Nowadays, everything is in a cloud. In the last couple of years, tech companies have been in a relentless pursuit of new wireless technologies that would improve the information transfer process. Unfortunately, anytime data is shared via an open network, there's always the risk that you could get hacked or become the target of a security breach that compromises your privacy.
Recently, security research teams from the Secure Mobile Networking Lab (SEEMO) and the Cryptography and Privacy Engineering Group (ENCRYPTO) investigated Apple's Airdrop feature, which allows iOS and macOS users to seamlessly share files via Wi-Fi and Bluetooth. According to their latest report, a flaw was discovered that can expose user information, including emails and phone numbers. When the flaw is exploited, strangers can easily obtain your personal details without you even knowing.

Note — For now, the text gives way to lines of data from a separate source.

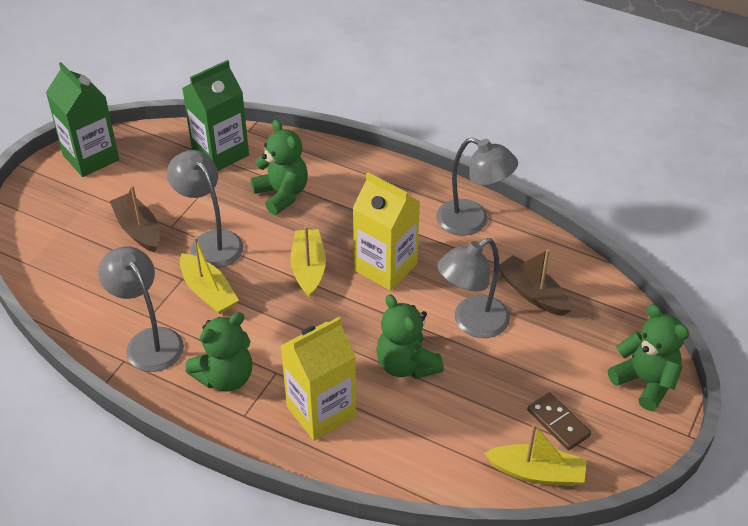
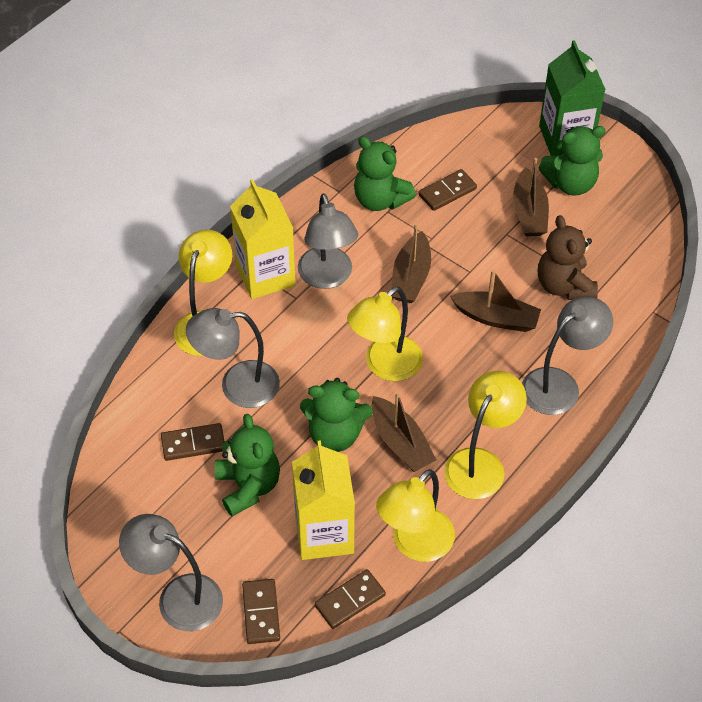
brown boat: 2 -> 4
brown domino: 1 -> 4
brown teddy bear: 0 -> 1
green carton: 2 -> 1
yellow boat: 3 -> 0
yellow lamp: 0 -> 4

Apple was alerted of this flaw back in 2019, but the company didn't make any changes in response. According to findings by TU Darmstadt researchers, hackers can decode phone numbers using the partial hashes that AirDrop emits. Their tests demonstrated that the hashing "fails to provide privacy-preserving contact discovery" since hash values can be quickly reversed using simple techniques. With this in mind, many iPhone or Mac users who frequently use AirDrop could be putting themselves in danger every time they send or receive files.
"As an attacker, it is possible to learn the phone numbers and email addresses of AirDrop users, even as a complete stranger," says a press release from Tuesday. "All they require is a Wi-Fi-capable device and physical proximity to a target that initiates the discovery process by opening the sharing pane on an iOS or macOS device."

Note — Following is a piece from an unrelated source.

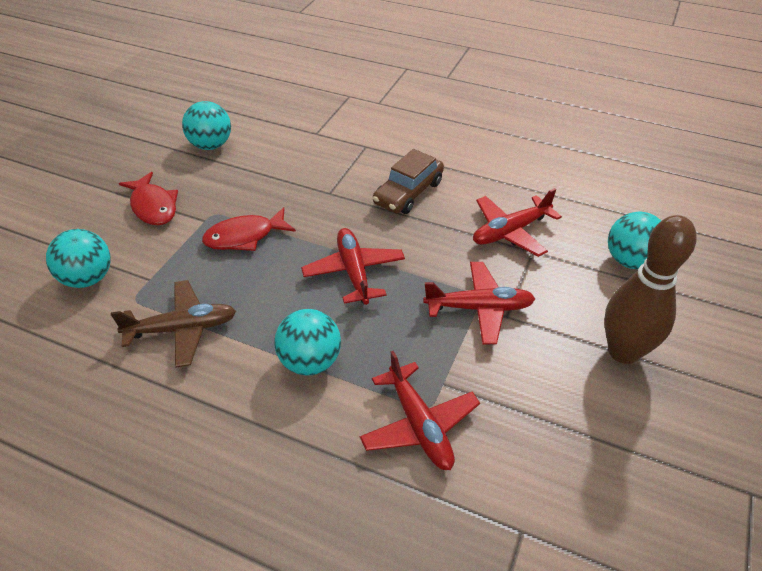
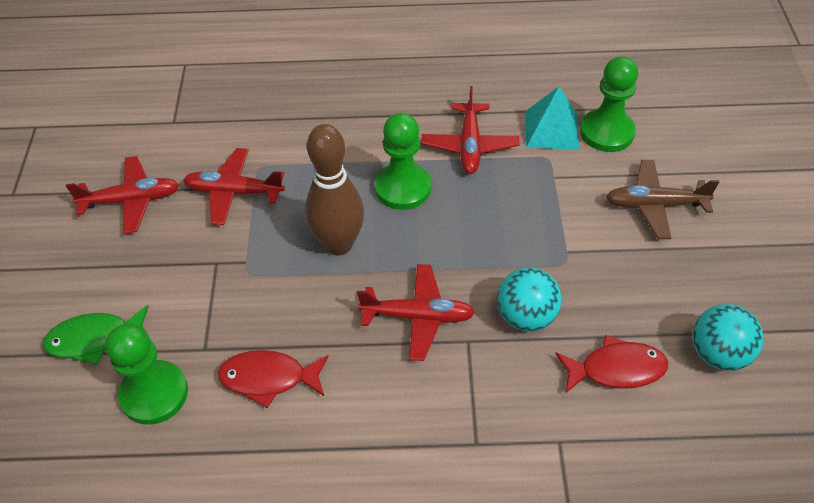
brown car: 1 -> 0
green fish: 0 -> 1
green pawn: 0 -> 3
turquoise ball: 4 -> 2
turquoise pyramid: 0 -> 1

AirDrop also allows other iPhone or Mac users to bombard your device with inappropriate images. Such is a form of harassment that has been coined "cyber-flashing." There have been many cases where iPhone users received unwanted photos from strangers that were graphic and offensive in nature, simply because they had left their AirDrop turned on.
At this point in time, it's unclear whether Apple will rework the feature to make it safer and more secure. For now, AirDrop users should turn it off when it is not being used or disable Bluetooth altogether. You can turn them back on when you need to transfer files, but in any other scenario, keeping AirDrop inactivated can protect you from creeps and cyber-flashers who may want to do you harm.